-- Opening Marker --

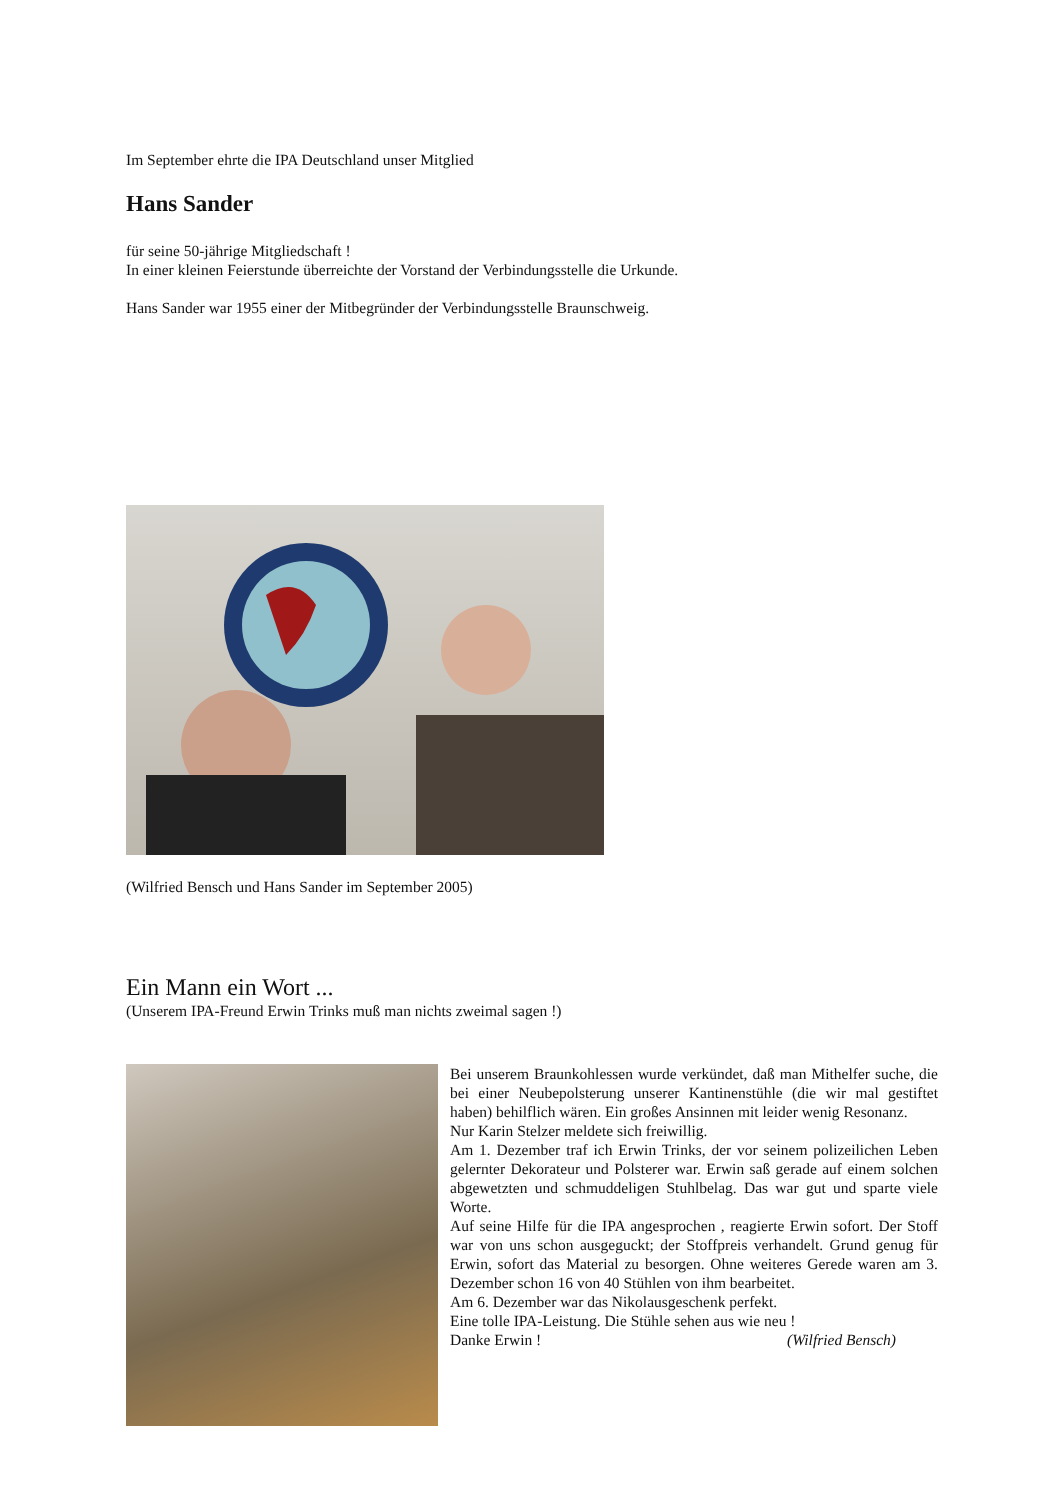Im September ehrte die IPA Deutschland unser Mitglied
Hans Sander
für seine 50-jährige Mitgliedschaft !
In einer kleinen Feierstunde überreichte der Vorstand der Verbindungsstelle die Urkunde.
Hans Sander war 1955 einer der Mitbegründer der Verbindungsstelle Braunschweig.
(Wilfried Bensch und Hans Sander im September 2005)
Ein Mann ein Wort ...
(Unserem IPA-Freund Erwin Trinks muß man nichts zweimal sagen !)
Bei unserem Braunkohlessen wurde verkündet, daß man Mithelfer suche, die bei einer Neubepolsterung unserer Kantinenstühle (die wir mal gestiftet haben) behilflich wären. Ein großes Ansinnen mit leider wenig Resonanz.
Nur Karin Stelzer meldete sich freiwillig.
Am 1. Dezember traf ich Erwin Trinks, der vor seinem polizeilichen Leben gelernter Dekorateur und Polsterer war. Erwin saß gerade auf einem solchen abgewetzten und schmuddeligen Stuhlbelag. Das war gut und sparte viele Worte.
Auf seine Hilfe für die IPA angesprochen , reagierte Erwin sofort. Der Stoff war von uns schon ausgeguckt; der Stoffpreis verhandelt. Grund genug für Erwin, sofort das Material zu besorgen. Ohne weiteres Gerede waren am 3. Dezember schon 16 von 40 Stühlen von ihm bearbeitet.
Am 6. Dezember war das Nikolausgeschenk perfekt.
Eine tolle IPA-Leistung. Die Stühle sehen aus wie neu !
Danke Erwin ! (Wilfried Bensch)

-- Closing Marker --

## AIM OF THE EXERCISE
Copy out each line of the data that holds the string "Trinks".

## ANSWER FOR THE TASK
(Unserem IPA-Freund Erwin Trinks muß man nichts zweimal sagen !)
Am 1. Dezember traf ich Erwin Trinks, der vor seinem polizeilichen Leben gelernter Dekorateur und Polsterer war. Erwin saß gerade auf einem solchen abgewetzten und schmuddeligen Stuhlbelag. Das war gut und sparte viele Worte.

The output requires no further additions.